As to the second exemption system allowed by the California bankruptcy law, personal and real properties like a home residence (for the maximum $20,725 value) can be exempted.
Vehicles, $3300 in value and below, plus household items, clothing, furnishings and appliances that do not go beyond the value of $525 for each item, can also be exempted. The debtor’s jewelries can also be exempted but the value should not go above $1350.
These are just some of the most common items (and their corresponding monetary values) that can be exempted from liquidation under the 2nd system under the California bankruptcy law.
Notice that the two exemption systems mostly differ in the property value or amount applied for exemption.
Both systems can exempt properties like homestead, personal properties such as bank deposits, burial plots, health aids, heirlooms and even vehicles but only up to a certain limit.
Before an individual files for Chapter 7 bankruptcy, it is therefore, important that he decides which system of exemption to apply for.
Another unique characteristic of the Chapter 7 filing in relation to the California bankruptcy law is the income limitation set by the state legislature.
This is determined by the means test. To qualify for a Chapter 7 filing in California, the income of the debtor should not go beyond the set median income in the state. To give you a general idea, individual median income of a single earner goes around $48,000.
Once the bankruptcy is filed in court, the automatic stay immediately takes effect. This means the debtor can be freed from any direct contact from the creditors to collect money or even to take property from him. Likewise, the “automatic stay” also puts a stop to foreclosures, repossessions, or even wage garnishments.
Take note, however, that the person planning to file bankruptcy should do so rightly. It is best to acquire the services of a bankruptcy lawyer especially one who is familiar with the federal bankruptcy law and the California bankruptcy law. Take note that improper activities can impede the bankruptcy process from giving him a fresh financial start.

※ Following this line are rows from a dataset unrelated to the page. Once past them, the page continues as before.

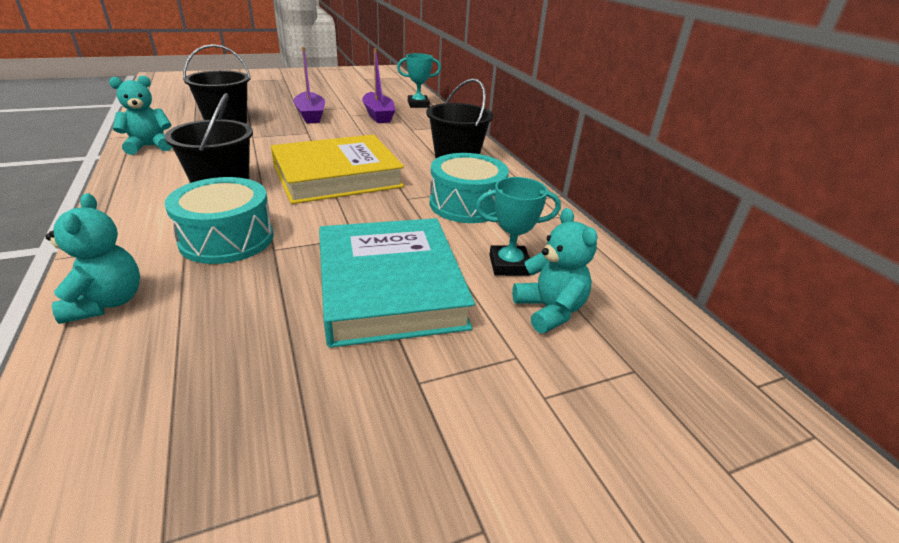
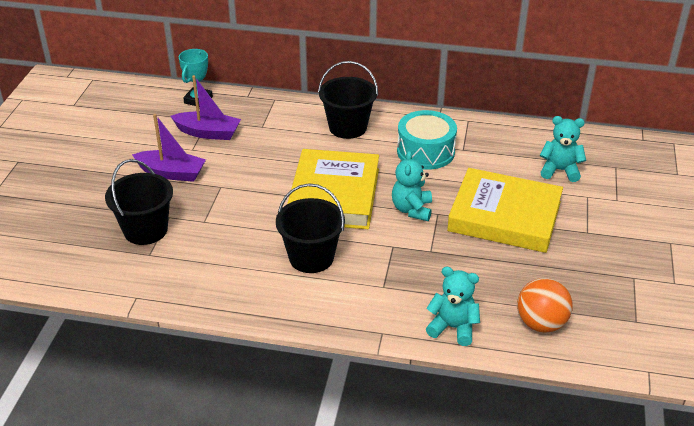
camera: 55 degrees left, 5 degrees up
(130, 389) = (541, 323): none -> orange ball
(149, 146) = (180, 288): turquoise teddy bear -> turquoise teddy bear (412, 209)
(227, 239) = (402, 268): turquoise drum -> none
(390, 287) = (504, 216): turquoise book -> yellow book
(509, 265) = (510, 165): turquoise trophy -> none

Some examples of improper activities (which are also valid reasons for debt discharge denial) include destroying financial documents, transferring of properties before bankruptcy so as to defraud creditors, failing to obey the orders of the court, or failing to list all debts and assets.
Lastly, keep in mind that before a person can file bankruptcy and want to grab the advantage of exemptions offered by the state of California, you must qualify for certain requirements including at least 2 years of permanent residency in the state.